The area of a triangle is given by the formula (base · height)/2. Triangles that have the same base will have areas whose ratio is the same as the ratio of their heights:

In the above drawing, triangle ΔABC and triangle ΔDBC have the same base, *BC*, which has length b. Their areas are thus Area_{ABC}= (b · h_{1})/2 and Area_{DBC}= (b · h_{2})/2. And so the ratio of the areas is Area_{ABC}/Area_{DBC}= [(b · h_{1})/2]/[(b · h_{2})/2]= h1/ h2, or simply the ratio of their heights.

And similarly, triangles with the same height will have areas whose ratio is the same as the ratio of their bases:

Here, triangle ΔABC and triangle ΔACD have the same height (note that the height of an obtuse triangle like ΔABC can be outside the triangle!), h. Their areas are thus Area_{ABC}= (x · h)/2 and Area_{ACD}= (b · y)/2. And so the ratio of the areas is Area_{ABC}/Area_{ACD}= [(b · x)/2]/[(b · y)/2]= x/ y, or simply the ratio of their bases.

Triangles with the same height are often found between two parallel lines – like in this problem.

Let’s look at a (difficult!) geometry problem that makes use of the above property.

## Problem

*ABCD* is a deltoid, and line *AE* is parallel to *BC*. Triangle ΔAEB (the shaded area) has an area of 30. The ratio of the lengths of segments *DE* and *EC* is 4:3, or 3|*DE*|=4|*EC*|. What is the area of the deltoid?

## Strategy

Since we are asked to find the area of a shape, and we know the ratio of a couple of line segments, this is a hint to try and find triangles with the same height (or same base) as the one where we know the area.

The tricky thing here is to construct such triangles. We said, above, that triangles with the same height are often found between two parallel lines, and we have such parallel lines (AE||BC) – so we’ll try to construct such triangles between those two lines.

## Solution

Let’s draw the diagonal AC. We now have two triangles with the same base – ΔBAE and ΔCAE, (*AE* is the base of both of them), and also the same height, since they are between two parallel lines. It is easier to see this if we extend the base, *AE*.

Now draw the height of ΔCAE, *CF*, to the extended base. *GBCF* is a rectangle – since AE||BC (given) and CF||BG as they are both perpendicular to *GF*. So CF=BG.

But if ΔBAE and ΔCAE have the same base ** and** the same height, the have the same area! The area of ΔCAE is then also 30.

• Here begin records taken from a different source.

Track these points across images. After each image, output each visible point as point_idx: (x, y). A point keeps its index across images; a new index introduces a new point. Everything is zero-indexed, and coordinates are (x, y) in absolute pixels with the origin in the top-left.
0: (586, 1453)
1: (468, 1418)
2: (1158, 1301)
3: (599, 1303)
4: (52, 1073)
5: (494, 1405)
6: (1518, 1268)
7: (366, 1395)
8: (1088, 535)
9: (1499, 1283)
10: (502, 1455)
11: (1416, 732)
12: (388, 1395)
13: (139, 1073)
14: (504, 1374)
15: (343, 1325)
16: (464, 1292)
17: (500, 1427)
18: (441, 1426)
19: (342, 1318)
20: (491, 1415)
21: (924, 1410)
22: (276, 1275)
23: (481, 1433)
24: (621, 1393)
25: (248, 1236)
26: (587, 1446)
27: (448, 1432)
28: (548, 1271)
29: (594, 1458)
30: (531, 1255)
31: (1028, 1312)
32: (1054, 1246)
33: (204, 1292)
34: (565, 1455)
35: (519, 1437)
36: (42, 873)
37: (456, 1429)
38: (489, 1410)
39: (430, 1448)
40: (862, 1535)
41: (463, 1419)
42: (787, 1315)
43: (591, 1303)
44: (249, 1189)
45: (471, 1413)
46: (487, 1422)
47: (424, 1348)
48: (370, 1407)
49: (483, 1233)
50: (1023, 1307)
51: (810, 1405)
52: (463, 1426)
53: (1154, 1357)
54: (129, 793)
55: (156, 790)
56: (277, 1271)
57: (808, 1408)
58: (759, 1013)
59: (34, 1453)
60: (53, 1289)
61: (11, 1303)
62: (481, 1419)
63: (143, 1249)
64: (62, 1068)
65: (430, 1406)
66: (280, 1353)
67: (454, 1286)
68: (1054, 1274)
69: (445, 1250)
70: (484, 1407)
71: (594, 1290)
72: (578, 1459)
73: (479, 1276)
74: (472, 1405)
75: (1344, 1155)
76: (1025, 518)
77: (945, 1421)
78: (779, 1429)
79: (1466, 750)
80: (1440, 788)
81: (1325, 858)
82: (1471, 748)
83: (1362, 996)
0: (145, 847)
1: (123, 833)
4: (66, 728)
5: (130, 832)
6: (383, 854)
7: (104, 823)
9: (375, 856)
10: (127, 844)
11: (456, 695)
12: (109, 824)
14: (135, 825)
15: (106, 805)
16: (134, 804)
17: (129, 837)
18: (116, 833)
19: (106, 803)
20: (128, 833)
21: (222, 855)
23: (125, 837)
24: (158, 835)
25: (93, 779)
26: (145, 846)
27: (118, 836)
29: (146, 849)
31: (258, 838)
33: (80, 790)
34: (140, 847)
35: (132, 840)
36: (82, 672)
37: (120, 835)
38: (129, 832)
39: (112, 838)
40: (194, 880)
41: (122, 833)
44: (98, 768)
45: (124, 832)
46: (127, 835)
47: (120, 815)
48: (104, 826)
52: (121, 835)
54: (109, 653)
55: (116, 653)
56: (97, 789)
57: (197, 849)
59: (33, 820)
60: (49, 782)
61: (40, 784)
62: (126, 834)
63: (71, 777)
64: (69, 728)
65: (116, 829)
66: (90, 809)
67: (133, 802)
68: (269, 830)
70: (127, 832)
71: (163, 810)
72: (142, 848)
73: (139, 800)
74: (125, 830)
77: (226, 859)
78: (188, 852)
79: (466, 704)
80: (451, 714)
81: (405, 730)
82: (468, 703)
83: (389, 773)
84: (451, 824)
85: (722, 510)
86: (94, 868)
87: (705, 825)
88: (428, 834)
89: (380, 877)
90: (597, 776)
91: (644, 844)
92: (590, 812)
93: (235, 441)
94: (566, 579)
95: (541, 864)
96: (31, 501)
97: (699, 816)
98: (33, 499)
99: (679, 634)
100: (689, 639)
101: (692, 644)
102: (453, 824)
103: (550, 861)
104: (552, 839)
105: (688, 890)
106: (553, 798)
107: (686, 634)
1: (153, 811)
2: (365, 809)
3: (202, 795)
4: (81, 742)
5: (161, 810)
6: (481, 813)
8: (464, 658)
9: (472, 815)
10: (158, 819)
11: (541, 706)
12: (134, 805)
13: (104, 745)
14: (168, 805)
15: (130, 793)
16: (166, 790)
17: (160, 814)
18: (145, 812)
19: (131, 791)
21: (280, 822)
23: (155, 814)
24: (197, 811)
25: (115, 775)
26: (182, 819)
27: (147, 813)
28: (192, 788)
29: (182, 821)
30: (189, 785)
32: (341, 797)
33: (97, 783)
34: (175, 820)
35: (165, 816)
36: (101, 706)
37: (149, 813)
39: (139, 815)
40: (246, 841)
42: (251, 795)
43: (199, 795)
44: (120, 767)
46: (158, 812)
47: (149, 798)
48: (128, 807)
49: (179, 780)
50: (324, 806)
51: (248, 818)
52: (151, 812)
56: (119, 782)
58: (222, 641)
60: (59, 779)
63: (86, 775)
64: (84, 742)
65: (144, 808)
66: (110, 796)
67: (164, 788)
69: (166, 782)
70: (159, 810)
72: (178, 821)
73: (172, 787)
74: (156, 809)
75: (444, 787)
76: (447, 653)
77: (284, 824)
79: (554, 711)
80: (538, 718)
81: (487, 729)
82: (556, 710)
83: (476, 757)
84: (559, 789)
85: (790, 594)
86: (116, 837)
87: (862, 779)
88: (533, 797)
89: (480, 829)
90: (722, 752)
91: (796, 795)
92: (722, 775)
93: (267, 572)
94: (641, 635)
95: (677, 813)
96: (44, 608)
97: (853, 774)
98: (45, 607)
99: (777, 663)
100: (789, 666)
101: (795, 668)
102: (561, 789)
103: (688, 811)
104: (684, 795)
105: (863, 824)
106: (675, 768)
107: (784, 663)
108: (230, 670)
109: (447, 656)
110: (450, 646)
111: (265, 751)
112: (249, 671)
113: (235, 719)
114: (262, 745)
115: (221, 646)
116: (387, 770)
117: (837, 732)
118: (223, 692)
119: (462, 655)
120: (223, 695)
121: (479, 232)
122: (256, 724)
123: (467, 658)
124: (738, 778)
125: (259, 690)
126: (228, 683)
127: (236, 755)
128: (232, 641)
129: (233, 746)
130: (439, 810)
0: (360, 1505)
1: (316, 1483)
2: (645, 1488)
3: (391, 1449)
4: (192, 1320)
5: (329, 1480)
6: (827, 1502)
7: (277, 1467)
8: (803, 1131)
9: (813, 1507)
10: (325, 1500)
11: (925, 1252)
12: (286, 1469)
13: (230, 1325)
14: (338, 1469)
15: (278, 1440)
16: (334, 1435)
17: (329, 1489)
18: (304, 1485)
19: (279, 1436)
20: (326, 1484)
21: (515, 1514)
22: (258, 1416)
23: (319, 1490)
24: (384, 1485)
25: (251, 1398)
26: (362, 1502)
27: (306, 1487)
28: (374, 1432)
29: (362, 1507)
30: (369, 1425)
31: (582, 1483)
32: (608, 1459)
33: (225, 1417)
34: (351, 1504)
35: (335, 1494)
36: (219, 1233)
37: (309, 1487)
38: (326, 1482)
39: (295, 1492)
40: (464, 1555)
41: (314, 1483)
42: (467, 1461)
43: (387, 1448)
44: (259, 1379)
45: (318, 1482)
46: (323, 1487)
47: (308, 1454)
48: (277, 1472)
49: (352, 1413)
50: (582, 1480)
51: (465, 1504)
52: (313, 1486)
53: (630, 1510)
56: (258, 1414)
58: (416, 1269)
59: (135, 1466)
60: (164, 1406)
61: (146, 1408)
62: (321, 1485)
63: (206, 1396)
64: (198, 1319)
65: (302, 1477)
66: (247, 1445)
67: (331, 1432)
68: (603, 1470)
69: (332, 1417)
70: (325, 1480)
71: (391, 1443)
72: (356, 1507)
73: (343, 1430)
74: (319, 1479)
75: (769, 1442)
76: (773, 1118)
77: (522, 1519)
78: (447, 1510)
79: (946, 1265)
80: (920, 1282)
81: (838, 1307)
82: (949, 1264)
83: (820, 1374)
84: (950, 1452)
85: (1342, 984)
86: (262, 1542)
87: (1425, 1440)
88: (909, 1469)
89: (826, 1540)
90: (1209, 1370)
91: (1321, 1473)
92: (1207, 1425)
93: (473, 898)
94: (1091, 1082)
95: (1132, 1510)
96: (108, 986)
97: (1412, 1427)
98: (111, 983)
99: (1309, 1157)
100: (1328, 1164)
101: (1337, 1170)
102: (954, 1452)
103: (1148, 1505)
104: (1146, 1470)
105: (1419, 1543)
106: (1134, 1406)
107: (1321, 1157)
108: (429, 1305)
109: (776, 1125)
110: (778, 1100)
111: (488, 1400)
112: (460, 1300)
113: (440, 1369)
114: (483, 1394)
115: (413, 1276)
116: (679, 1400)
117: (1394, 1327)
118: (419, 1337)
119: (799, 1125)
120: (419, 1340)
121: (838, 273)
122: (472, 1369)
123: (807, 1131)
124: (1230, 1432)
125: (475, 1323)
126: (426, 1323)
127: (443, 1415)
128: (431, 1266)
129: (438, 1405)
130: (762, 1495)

Now let’s look at triangles ΔADE and ΔCAE. They both have the same height (they share a common vertex – A, and their bases, *DE* and *EC*, are on the same line). So the ratio of their areas is the same as the ratio of their bases – which is given (4:3).

So if the area of ΔCAE is 30, the area of ΔADE is 30*4/3=40. The combined areas of ΔADE and ΔCAE is 30+40=70, and they form a triangle (ΔADC) which is half of the deltoid, so the total area of the deltoid is 140.